Note: the local server requires Java to be installed.

givenTableCreated will ensure the table is setup as per the given properties and empty. As createTable and deleteTable can be slow with the local server it will empty the table in a batch operation if the table properties have not changed.

Example:

import dynamodbClientInstance from '@mindhive/mock-aws/dynamodbClientInstance'
import givenTableCreated from '@mindhive/mock-aws/givenTableCreated'
import DynamoDb from 'aws-sdk/clients/dynamodb'

let dynamodb
before(async () => {  // This can be put in a separate module imported by all tests
  // Ensure local server is started before the test runs
  dynamodb = await dynamodbClientInstance()
})

describe('suite', () => {
  it('should work with DynamoDB table', async () => {
    await givenTableCreated({
      TableName: 'foo',
      ...  // As per DynamoDB.createTable in the AWS SDK
    })
    const docClient = new DynamoDb.DocumentClient({ service: dynamodb })
    await docClient.put({...}).promise()
    ...
  })
})

Table definition from CloudFormation template

You can load the DynamoDB table definition directly from your CloudFomration template ensuring your tests match your production setup.

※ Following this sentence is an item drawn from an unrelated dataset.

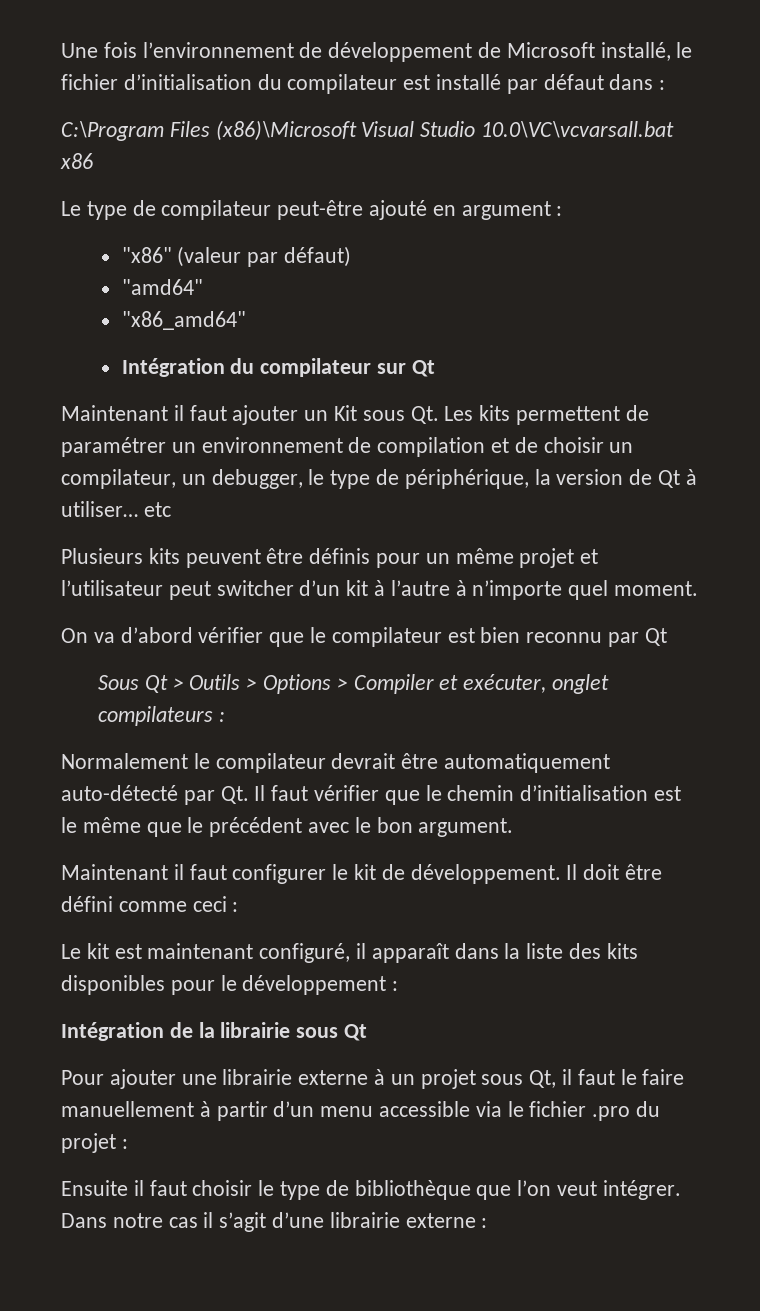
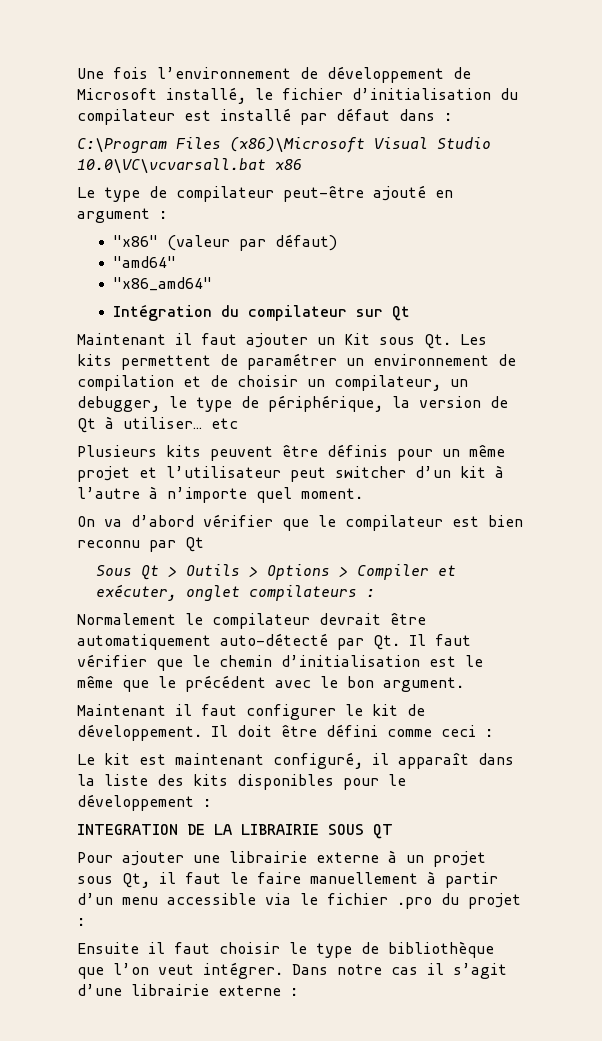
[61,1022,368,1041] Intégration de la librairie sous Qt -> [77,824,393,839] INTEGRATION DE LA LIBRAIRIE SOUS QT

import givenTableCreated from '@mindhive/mock-aws/givenTableCreated'
import loadCfnYaml from '@mindhive/mock-aws/loadCfnYaml'

const template = loadCfnYaml('resources.cfn.yaml')
await givenTableCreated(template.Resources['FooTable'].Properties)

This will also handle some of the differences between AWS::DynamoDB::Table Properties and the properties required by the SDK to create a table.

Single DynamoDB Local instance

Alternatively you can call the bin script dynamodb-local which downloads the server (if not downloaded already) and starts the local server on the (fixed) standard port. dynamodbClientInstance will look on that port first and use it if it exists.